*Задания к тексту*
a) Определите, соответствуют ли интервью о галерее «Левая нога» следующие утверждения: (i) галерея «Левая нога» изначально задумывалась как спланированный проект; (ii) был период, когда выставки в галерее менялись каждые пару недель; (iii) собеседник позиционирует себя как галериста. Для каждого утверждения дайте ответ «да» или «нет» и приведите дословно решающие слова из текста.
b) Согласно интервью о галерее «Левая нога», в какой формат перешла галерея в 2022 году?

*Текст для чтения*
+ + + +

Красиво сказали! Кем вы сейчас определяете себя?
Точно в самом подвижном состоянии. Много пытаюсь над собой работать, чтобы почувствовать в себе статичность. Хочется стабилизироваться, но общий психоз не может быть незамеченным.
Вернемся к галереям. «Левая нога» была каким-то спланированным проектом?
Все получилось случайно. Это помещение было моей мастерской, и однажды туда пришли наши выставки в неподготовленных местах. Прошла одна выставка, вторая, третья, и тут уже просто появилась необходимость оформить локацию.
Это скорее было арт-сквотом, который служил местом для презентации художников. У нас не было выставочных планов — просто обращались художники и показывали творчество в этом месте. Были, конечно, совместные коллективные выставки, которые исходили изнутри. Как правило, они были посвящены проблемам творчества. Перечислю некоторые: «Выставка художников-прохиндеев», «Выставка уставших художников», «Выставка художников, работающих в стесненных обстоятельствах».
Помню, был такой период, когда выставки менялись каждые пару недель.
Это было очень напряженно, и мы остановили эту практику из сочувствия к зрителю. В целом для меня это была серьезная нагрузка: это отрывало от всего. Была такая высокая интенсивность, но это было время, полное чудес.
К тому же я никогда не позиционировал себя галеристом. Это же совершенно иная деятельность: нужно ездить на симпозиумы, постоянно продвигать художников и выставки, зарабатывать на этом.
Как «Левая нога» прекратила существование?
В 2022 году мне показалось аморальным демонстрировать нормальность. Галерея «Левая нога» перешла в «бомж-формат», и это дает нам возможность жить в ожидании лучшего! «Левая нога» не должна существовать как данность и объект, который есть всегда. Если бы это продолжилось, она бы превратилась в какой-то анахронизм и начала вызывать скуку. Человек, который находился бы там, обязательно покрылся бы токсичной паутиной, а картины и скульптуры стали ожившими пугающими сущностями. Это была бы внутренняя забастовка против тех идей, которые проявились сами по себе в самом начале.
И, конечно, стоит признать, что там точно не хватало места. Сейчас весь объем работ, собранный за 10 лет, хранится в разных местах. Может быть, подскажешь место побольше? (Смеется).

+ + + +

*Извлеченные материалы*
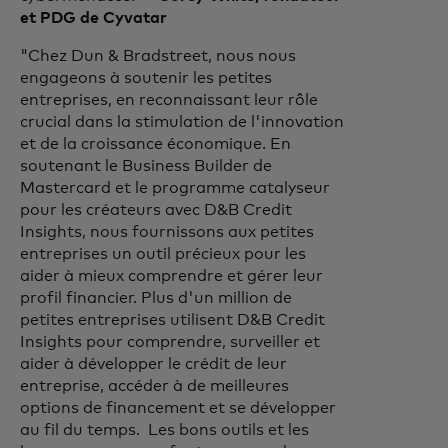
et PDG de Cyvatar
"Chez Dun & Bradstreet, nous nous
engageons à soutenir les petites
entreprises, en reconnaissant leur rôle
crucial dans la stimulation de l'innovation
et de la croissance économique. En
soutenant le Business Builder de
Mastercard et le programme catalyseur
pour les créateurs avec D&B Credit
Insights, nous fournissons aux petites
entreprises un outil précieux pour les
aider à mieux comprendre et gérer leur
profil financier. Plus d'un million de
petites entreprises utilisent D&B Credit
Insights pour comprendre, surveiller et
aider à développer le crédit de leur
entreprise, accéder à de meilleures
options de financement et se développer
au fil du temps. Les bons outils et les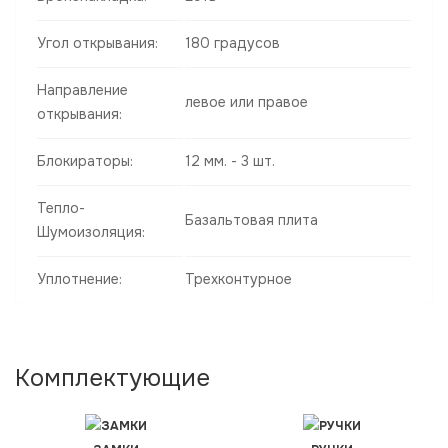
Угол открывания:
180 градусов
Направление
левое или правое
открывания:
Блокираторы:
12 мм. - 3 шт.
Тепло-
Базальтовая плита
Шумоизоляция:
Уплотнение:
Трехконтурное
Комплектующие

+ + + +

*Ответы по порядку*
a)
(i) Нет: «Все получилось случайно.»
(ii) Да: «Помню, был такой период, когда выставки менялись каждые пару недель.»
(iii) Нет: «К тому же я никогда не позиционировал себя галеристом.»

b) Галерея перешла в «бомж-формат».